• _Source passage_
BEGIN
Saturday Star - Life Dining - August 11 2007
by Victor Strugo
Friends of distinction
No, this article isn’t about the pop group who did the vocal cover version of the Hugh Masekela’s Grazing in the Grass. It’s about a different kind of golden oldie – one that has been Johannesburg’s grocer of distinction for the past 114 years.
Founded in the city centre in 1892, Thrupps has evolved into a modern world-class store - Because at heart it still feels like a family run store, stocks an unparalleled range of quality local and imported food products, and offers a personalised and knowledgeable service that beats anywhere I’ve shopped in South Africa.
For many years I’ve plundered their bounteous shelves and been consistently satisfied by their many specialist departments – greengrocer, wine boutique, butcher (who always lean pork mince for making proper Bolognese sauce), the recently revamped fishmonger, the bakery with it’s crisp rye and sourdough loaves, and a pastry chef trained at the Carlton Hotel, and the pleasant all-day café.
I am spellbound by it’s range of over 200 global cheeses. Brie, Roquefort, Pont L’Eveque, Port Salut, Savoyard, Saint Paulin, Carre de l’Est, Bresse Bleu… a script come true from Monty Python, minus Mr Wensleydale’s hilarious bouzoukis. Thrupps’ perennial cheeseman Jimmy has now retired, leaving Kenneth at the helm. He too knows his trade, respects customers (knives are painstakingly washed between successive slicing) and still wraps in the traditional paper.
Behind the adjacent counter, Frans has been slicing Black Forest ham, bierwurst loaf, Hungarian and Milano salamis, pressed tongue, stuffed pork belly, turkey pastrami, duck, game and wild boar pates and unadulterated bacon for 25 years. Superclassy items like San Daniele prosciutto cost a mint, as they would anywhere, but there are many wallet-sparing alternatives. But Thrupps isn’t only about top-end stock.
END
• _Given records_
BEGIN
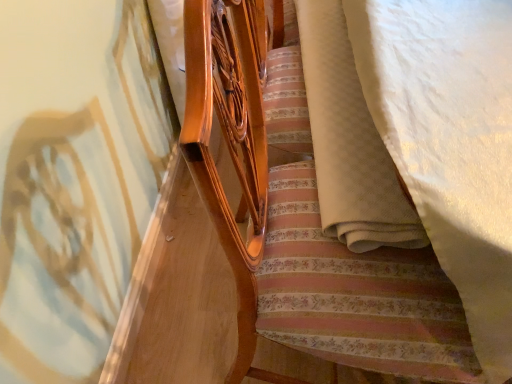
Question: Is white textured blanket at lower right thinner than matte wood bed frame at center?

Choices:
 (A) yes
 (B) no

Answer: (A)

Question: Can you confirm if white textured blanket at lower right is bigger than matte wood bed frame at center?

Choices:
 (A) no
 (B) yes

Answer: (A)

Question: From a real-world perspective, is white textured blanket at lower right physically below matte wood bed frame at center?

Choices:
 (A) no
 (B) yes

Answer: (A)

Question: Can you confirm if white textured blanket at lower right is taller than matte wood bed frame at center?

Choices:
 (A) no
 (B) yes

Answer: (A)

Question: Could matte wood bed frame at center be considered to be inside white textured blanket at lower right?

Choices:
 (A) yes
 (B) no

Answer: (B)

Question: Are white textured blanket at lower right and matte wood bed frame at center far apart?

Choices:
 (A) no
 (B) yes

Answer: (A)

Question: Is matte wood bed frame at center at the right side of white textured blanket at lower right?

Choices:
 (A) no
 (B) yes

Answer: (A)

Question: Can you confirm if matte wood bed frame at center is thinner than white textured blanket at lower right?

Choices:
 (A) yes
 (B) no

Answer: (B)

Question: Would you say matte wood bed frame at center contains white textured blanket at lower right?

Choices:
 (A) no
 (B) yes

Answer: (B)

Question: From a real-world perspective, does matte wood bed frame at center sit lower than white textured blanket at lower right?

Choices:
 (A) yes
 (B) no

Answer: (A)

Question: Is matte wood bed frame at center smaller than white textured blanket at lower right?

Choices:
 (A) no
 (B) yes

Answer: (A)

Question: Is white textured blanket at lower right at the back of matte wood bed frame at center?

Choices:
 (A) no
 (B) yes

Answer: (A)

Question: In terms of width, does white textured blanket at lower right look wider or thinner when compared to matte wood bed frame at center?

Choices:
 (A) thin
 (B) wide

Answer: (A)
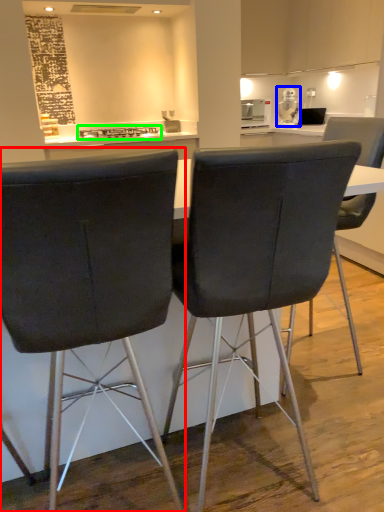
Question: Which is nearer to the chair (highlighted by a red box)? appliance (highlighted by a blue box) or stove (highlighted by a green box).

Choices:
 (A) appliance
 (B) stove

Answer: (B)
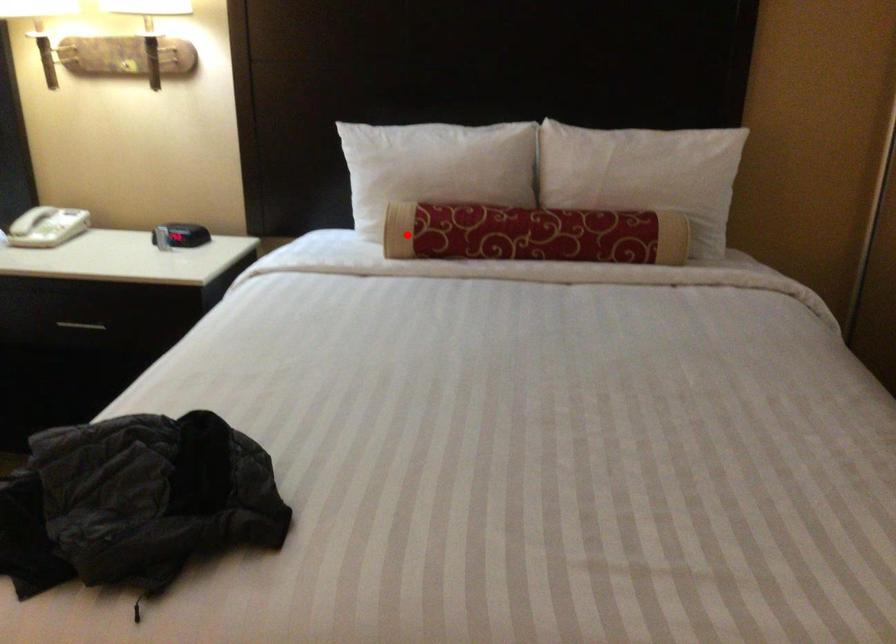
END
BEGIN
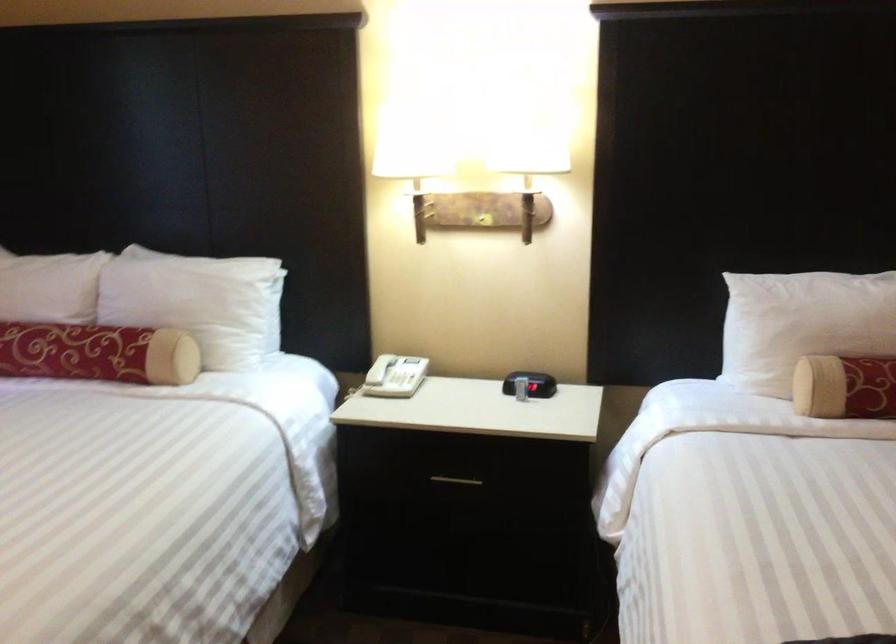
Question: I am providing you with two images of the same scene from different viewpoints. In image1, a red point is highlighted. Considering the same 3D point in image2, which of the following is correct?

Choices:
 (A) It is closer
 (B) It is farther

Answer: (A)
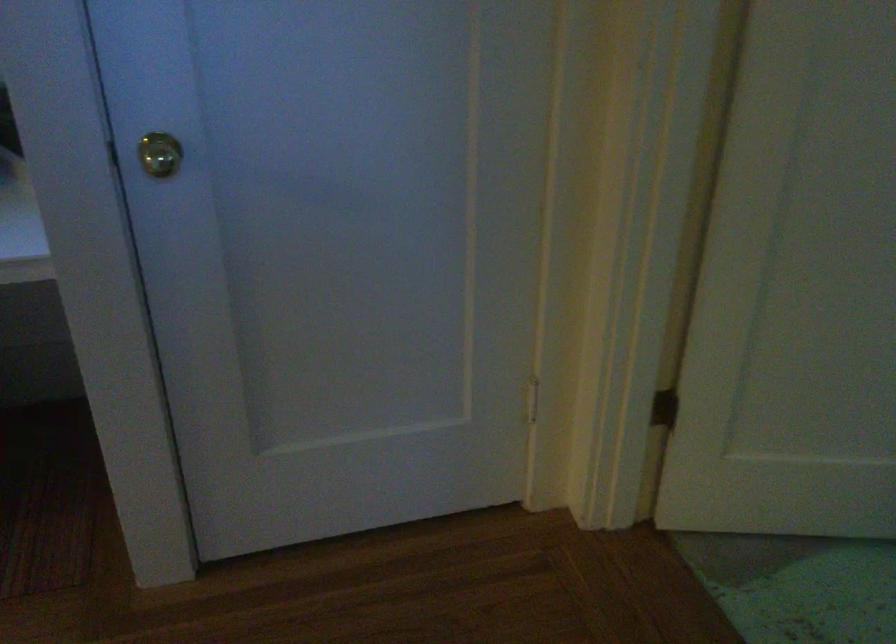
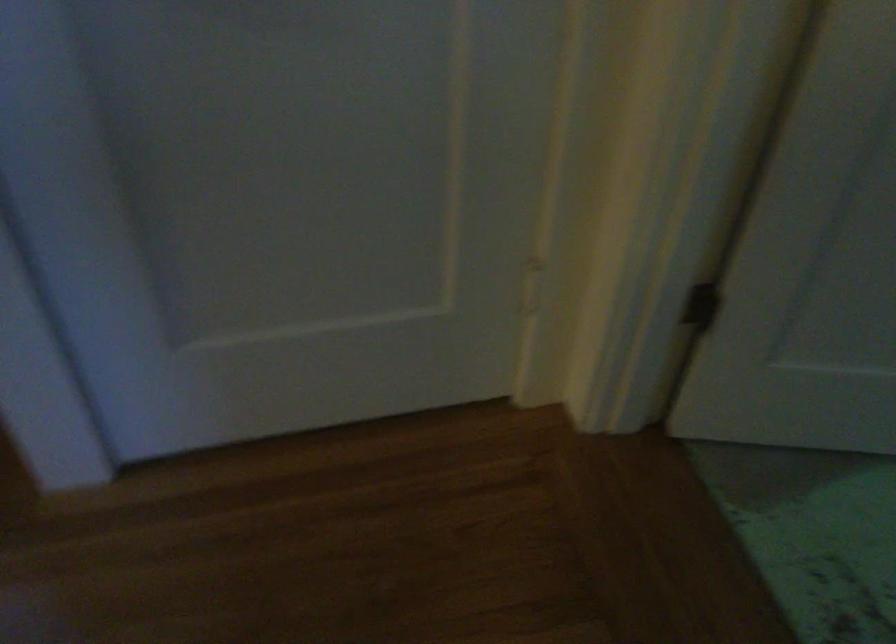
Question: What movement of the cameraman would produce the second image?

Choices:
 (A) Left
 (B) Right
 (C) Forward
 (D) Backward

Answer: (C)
END
BEGIN
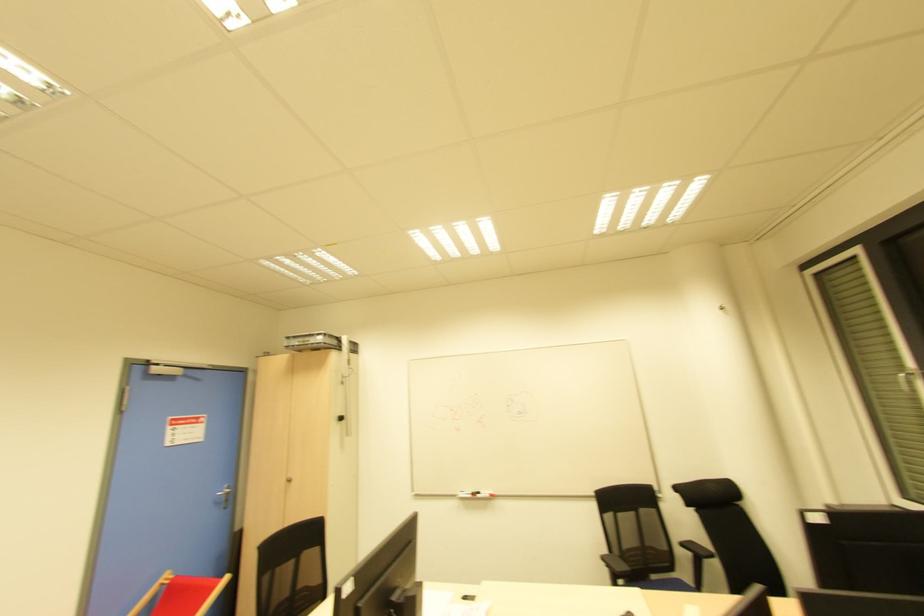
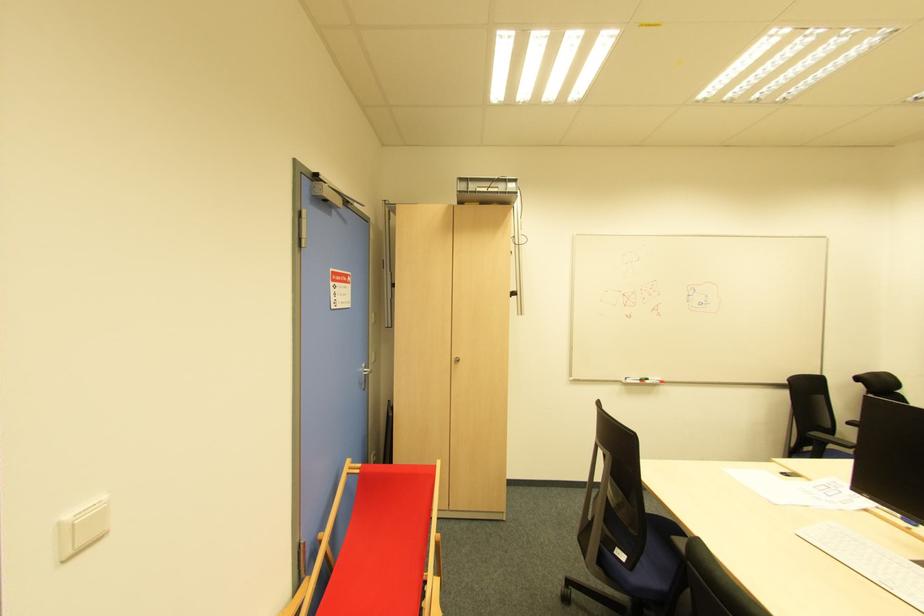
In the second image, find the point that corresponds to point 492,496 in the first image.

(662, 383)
END
• _Parts of the exercise_
1. Write out the passage of the Thrupps article starting at "For many years" and ending at "the traditional paper.".
2. Give again, word for word, the lines of the records starting at the line that contains "Question: Is white textured blanket at lower right thinner" and ending at the line that contains "Question: Is matte wood bed frame at center at", with both of those lines included.

• _Problem solutions_
1.
For many years I’ve plundered their bounteous shelves and been consistently satisfied by their many specialist departments – greengrocer, wine boutique, butcher (who always lean pork mince for making proper Bolognese sauce), the recently revamped fishmonger, the bakery with it’s crisp rye and sourdough loaves, and a pastry chef trained at the Carlton Hotel, and the pleasant all-day café.
I am spellbound by it’s range of over 200 global cheeses. Brie, Roquefort, Pont L’Eveque, Port Salut, Savoyard, Saint Paulin, Carre de l’Est, Bresse Bleu… a script come true from Monty Python, minus Mr Wensleydale’s hilarious bouzoukis. Thrupps’ perennial cheeseman Jimmy has now retired, leaving Kenneth at the helm. He too knows his trade, respects customers (knives are painstakingly washed between successive slicing) and still wraps in the traditional paper.

2.
Question: Is white textured blanket at lower right thinner than matte wood bed frame at center?

Choices:
 (A) yes
 (B) no

Answer: (A)

Question: Can you confirm if white textured blanket at lower right is bigger than matte wood bed frame at center?

Choices:
 (A) no
 (B) yes

Answer: (A)

Question: From a real-world perspective, is white textured blanket at lower right physically below matte wood bed frame at center?

Choices:
 (A) no
 (B) yes

Answer: (A)

Question: Can you confirm if white textured blanket at lower right is taller than matte wood bed frame at center?

Choices:
 (A) no
 (B) yes

Answer: (A)

Question: Could matte wood bed frame at center be considered to be inside white textured blanket at lower right?

Choices:
 (A) yes
 (B) no

Answer: (B)

Question: Are white textured blanket at lower right and matte wood bed frame at center far apart?

Choices:
 (A) no
 (B) yes

Answer: (A)

Question: Is matte wood bed frame at center at the right side of white textured blanket at lower right?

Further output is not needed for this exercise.